PROBLEMS TO SOLVE —
**1.** In the Econlockhatchee River hiking passage below, how far is it from the parking area to the yellow loop trail?
**2.** Extend the Econlockhatchee River hiking passage below, picking up right after its final sentence.

EXCERPT TO READ —
○ ○ ○ ○ ○

Expect to encounter sandhills, mesic flatwoods, and scrubby flatwoods on the Eastern half of the property, floodplain swamp on the Western half along the Econlockhatchee River, and some patches of mesic flatwoods on the Western border. You also will come across a variety of plants, trees and wildflowers in the area. The wildlife you encounter will depend both on the time of the day, and the day of the year you elect to visit. The day I was there, my encounters included hawks, songbirds, some mammals and what I didn’t like, a 5ft diamond backed rattlesnake.
The blazed trails are about 3.5 miles in length. It is about .8 miles to the yellow loop trail from the parking area. Keep a careful eye out for the red blazes when around the powerlines, as that area is quite open and they can be hard to spot. Though it is always possible to become disoriented, getting lost on the trails in ESCA isn’t possible, as it is completely fenced in on most sides and the river is on another side. I used my GPS to track my movements throughout the area and it recorded that I explored over 7 miles. Most of my time was spent looking around scrub area I hope to get back and explore the river area further in the future. The part of the river area that I did venture into was just beautiful, as it seems are all sections of the Econlockhatchee River. Cypress trees, various vegetation, as well as wildlife are always abundant in river areas. A river otter frolicking in a small tributary provided a great deal of entertainment.

○ ○ ○ ○ ○

COLLECTED DATA —

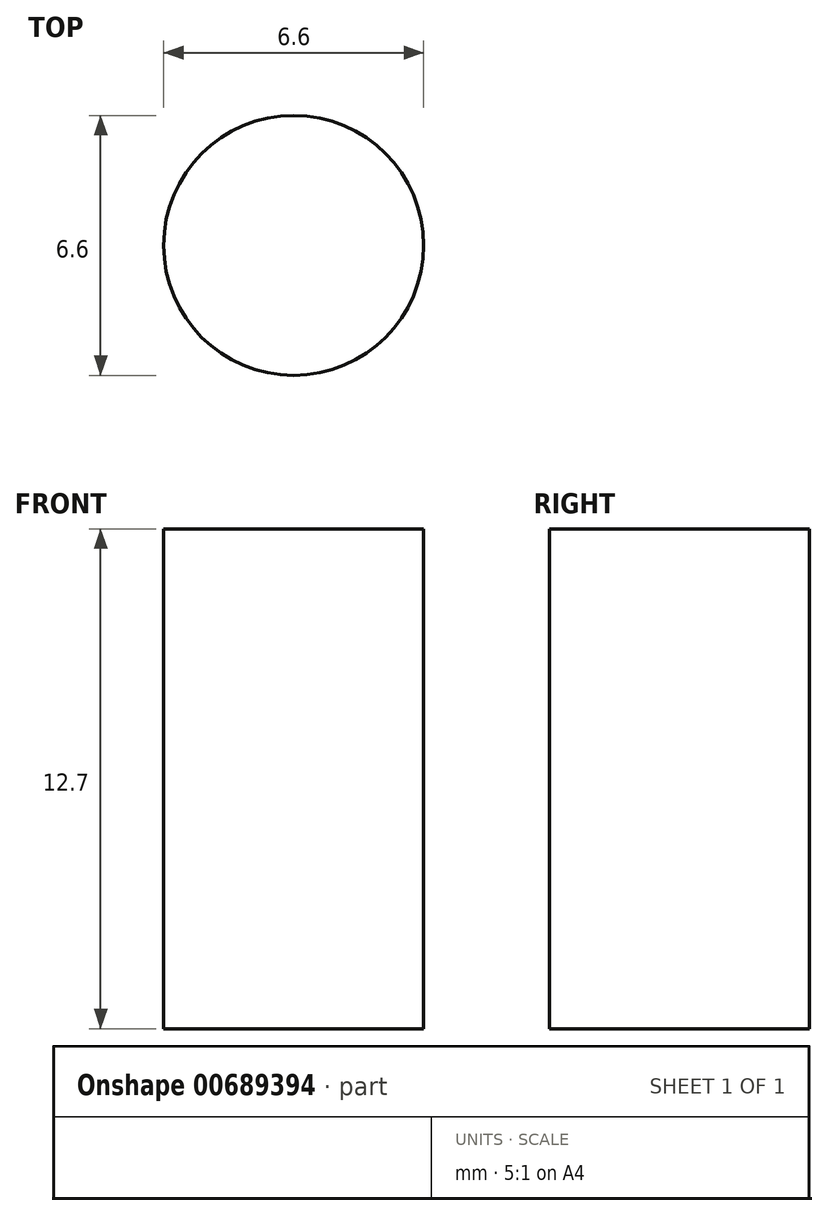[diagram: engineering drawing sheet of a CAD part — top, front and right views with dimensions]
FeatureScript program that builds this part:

○ ○ ○ ○ ○

ANSWERS BY TASK —
**1.** About .8 miles.

**2.**
During my April visit I came across walkers, bikers and a couple on horsebacks. If GEOCaching is one of your fortes, there are a few of those in the area - some caches call for a little more of a hike than others. The blazed trails make this a very family friendly area.
As I mentioned earlier, I encountered a 5 ft+ diamond backed rattlesnake (off on one of the old roads, not on a blazed trail) - the sound of that rattle really startled me! I froze until I could determine where it was. Once the rattler determined that I wasn’t a real threat, it slithered away - I did get a picture of it before it left. So be keen to their existence and should you come across one, just respect their presence and everything should be ok. Some horses had gone by him just a few minutes before I arrived in its spot; I believe that is what really disturbed it.
In conclusion, when in the Orlando area consider this a great spot to visit. It is part of what is hoped to be connected areas along the Econlockhatchee River. It is pretty open and sandy in spots, so bring water and snacks and make sure you use sunscreen. Parking is free and there is an information kiosk at the start of the trails. No entrance fee required. Just remember to please, take nothing but photos and leave nothing but footprints!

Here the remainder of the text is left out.